#### WORK TO COMPLETE:
For the material below, output exactly the span from the line with "Bài tập về hàm trong excel" to the line with "Többféle cé", including both, and nothing besides.

#### GIVEN DATA:
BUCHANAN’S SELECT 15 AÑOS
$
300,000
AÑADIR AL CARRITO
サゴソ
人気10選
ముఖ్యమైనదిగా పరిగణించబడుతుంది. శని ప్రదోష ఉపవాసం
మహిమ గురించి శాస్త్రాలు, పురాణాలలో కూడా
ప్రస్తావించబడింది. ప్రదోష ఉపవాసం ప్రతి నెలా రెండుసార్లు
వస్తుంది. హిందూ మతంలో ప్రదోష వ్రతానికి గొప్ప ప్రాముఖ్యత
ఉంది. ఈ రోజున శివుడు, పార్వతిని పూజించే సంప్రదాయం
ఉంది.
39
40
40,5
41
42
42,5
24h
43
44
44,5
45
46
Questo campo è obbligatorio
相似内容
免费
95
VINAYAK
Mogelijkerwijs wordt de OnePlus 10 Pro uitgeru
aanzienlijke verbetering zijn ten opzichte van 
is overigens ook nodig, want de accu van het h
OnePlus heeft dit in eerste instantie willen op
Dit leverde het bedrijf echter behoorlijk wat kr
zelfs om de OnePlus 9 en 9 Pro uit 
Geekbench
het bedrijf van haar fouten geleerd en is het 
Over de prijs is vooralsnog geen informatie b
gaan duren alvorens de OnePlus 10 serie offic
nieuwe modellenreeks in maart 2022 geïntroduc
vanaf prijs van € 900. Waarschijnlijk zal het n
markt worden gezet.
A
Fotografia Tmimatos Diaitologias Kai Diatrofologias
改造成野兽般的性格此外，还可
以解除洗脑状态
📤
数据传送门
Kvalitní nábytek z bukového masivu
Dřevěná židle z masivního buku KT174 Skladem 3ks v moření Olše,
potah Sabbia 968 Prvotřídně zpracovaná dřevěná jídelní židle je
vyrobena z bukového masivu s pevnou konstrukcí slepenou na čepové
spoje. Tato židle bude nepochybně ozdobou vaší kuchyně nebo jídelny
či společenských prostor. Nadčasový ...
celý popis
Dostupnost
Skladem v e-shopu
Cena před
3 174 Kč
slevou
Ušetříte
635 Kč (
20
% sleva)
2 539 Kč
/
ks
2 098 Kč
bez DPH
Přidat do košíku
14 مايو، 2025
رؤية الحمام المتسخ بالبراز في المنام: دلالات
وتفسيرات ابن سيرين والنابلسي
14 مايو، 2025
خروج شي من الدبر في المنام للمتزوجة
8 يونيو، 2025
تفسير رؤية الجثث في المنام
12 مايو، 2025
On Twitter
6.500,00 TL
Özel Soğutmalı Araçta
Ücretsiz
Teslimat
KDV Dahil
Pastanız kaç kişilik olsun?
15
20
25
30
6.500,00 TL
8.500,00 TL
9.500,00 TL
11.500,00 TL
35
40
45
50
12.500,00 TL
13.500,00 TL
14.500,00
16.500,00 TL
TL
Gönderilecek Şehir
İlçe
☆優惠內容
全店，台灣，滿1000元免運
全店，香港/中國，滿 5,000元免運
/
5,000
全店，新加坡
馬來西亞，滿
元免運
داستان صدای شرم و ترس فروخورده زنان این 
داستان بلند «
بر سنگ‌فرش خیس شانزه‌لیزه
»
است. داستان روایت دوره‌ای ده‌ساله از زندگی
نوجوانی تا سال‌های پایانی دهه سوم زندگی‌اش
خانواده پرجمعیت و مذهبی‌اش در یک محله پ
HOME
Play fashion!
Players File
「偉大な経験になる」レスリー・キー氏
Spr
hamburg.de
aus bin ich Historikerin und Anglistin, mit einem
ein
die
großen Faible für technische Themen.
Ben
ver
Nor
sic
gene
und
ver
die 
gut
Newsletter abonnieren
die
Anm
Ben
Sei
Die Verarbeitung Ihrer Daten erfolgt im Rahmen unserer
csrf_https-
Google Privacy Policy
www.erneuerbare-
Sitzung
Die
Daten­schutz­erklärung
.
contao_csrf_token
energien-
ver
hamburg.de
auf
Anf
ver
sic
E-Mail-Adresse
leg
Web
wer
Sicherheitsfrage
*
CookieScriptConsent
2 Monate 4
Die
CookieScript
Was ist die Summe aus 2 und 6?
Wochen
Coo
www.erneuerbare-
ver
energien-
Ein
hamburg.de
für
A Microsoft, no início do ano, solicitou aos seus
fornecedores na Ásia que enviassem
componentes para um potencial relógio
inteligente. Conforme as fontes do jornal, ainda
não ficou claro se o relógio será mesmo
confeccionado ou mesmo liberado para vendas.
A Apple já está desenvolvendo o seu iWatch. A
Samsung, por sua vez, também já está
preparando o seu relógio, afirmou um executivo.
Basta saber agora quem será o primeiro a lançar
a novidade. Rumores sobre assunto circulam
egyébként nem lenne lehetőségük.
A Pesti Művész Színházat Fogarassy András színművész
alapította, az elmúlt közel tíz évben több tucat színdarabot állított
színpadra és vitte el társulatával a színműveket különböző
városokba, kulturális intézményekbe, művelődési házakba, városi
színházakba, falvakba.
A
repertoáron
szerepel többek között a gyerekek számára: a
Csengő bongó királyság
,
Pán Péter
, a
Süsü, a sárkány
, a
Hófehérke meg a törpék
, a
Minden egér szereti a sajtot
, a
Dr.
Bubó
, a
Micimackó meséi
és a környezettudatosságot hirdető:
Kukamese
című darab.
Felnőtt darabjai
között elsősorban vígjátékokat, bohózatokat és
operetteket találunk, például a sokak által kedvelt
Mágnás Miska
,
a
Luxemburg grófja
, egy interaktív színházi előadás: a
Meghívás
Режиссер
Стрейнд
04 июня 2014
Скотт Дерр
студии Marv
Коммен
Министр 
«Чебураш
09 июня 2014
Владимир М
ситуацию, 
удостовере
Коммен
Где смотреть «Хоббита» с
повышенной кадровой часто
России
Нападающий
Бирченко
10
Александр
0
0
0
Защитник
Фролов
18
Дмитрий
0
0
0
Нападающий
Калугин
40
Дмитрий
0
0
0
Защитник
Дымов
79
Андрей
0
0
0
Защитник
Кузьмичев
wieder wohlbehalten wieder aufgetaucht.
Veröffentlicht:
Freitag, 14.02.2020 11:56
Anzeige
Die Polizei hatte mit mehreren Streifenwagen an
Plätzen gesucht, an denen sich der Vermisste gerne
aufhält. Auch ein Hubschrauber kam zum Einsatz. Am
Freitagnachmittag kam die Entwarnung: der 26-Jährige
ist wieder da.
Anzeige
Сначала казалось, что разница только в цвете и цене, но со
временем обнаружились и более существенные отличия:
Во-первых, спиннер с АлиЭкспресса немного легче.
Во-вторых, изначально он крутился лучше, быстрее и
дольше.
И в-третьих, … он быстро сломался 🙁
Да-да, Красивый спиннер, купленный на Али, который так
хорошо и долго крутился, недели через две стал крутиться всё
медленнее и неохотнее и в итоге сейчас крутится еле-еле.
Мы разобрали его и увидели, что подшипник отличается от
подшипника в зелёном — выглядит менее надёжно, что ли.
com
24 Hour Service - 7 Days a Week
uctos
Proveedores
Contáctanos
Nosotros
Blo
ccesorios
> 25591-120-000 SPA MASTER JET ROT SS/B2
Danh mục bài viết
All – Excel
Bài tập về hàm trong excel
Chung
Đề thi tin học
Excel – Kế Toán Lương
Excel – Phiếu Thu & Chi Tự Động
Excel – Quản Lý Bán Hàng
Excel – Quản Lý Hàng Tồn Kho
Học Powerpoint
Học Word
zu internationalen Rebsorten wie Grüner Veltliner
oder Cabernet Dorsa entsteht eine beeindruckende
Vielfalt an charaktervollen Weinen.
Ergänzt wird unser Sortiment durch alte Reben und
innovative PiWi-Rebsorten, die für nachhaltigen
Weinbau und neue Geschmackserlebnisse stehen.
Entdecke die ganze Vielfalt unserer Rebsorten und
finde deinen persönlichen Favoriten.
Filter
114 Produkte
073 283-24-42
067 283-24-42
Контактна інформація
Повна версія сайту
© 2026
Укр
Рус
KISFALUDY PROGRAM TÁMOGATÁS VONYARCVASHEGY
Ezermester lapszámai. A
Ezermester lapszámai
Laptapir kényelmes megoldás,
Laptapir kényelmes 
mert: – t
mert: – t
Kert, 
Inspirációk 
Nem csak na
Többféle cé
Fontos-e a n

#### FINISHED TASK:
Bài tập về hàm trong excel
Chung
Đề thi tin học
Excel – Kế Toán Lương
Excel – Phiếu Thu & Chi Tự Động
Excel – Quản Lý Bán Hàng
Excel – Quản Lý Hàng Tồn Kho
Học Powerpoint
Học Word
zu internationalen Rebsorten wie Grüner Veltliner
oder Cabernet Dorsa entsteht eine beeindruckende
Vielfalt an charaktervollen Weinen.
Ergänzt wird unser Sortiment durch alte Reben und
innovative PiWi-Rebsorten, die für nachhaltigen
Weinbau und neue Geschmackserlebnisse stehen.
Entdecke die ganze Vielfalt unserer Rebsorten und
finde deinen persönlichen Favoriten.
Filter
114 Produkte
073 283-24-42
067 283-24-42
Контактна інформація
Повна версія сайту
© 2026
Укр
Рус
KISFALUDY PROGRAM TÁMOGATÁS VONYARCVASHEGY
Ezermester lapszámai. A
Ezermester lapszámai
Laptapir kényelmes megoldás,
Laptapir kényelmes 
mert: – t
mert: – t
Kert, 
Inspirációk 
Nem csak na
Többféle cé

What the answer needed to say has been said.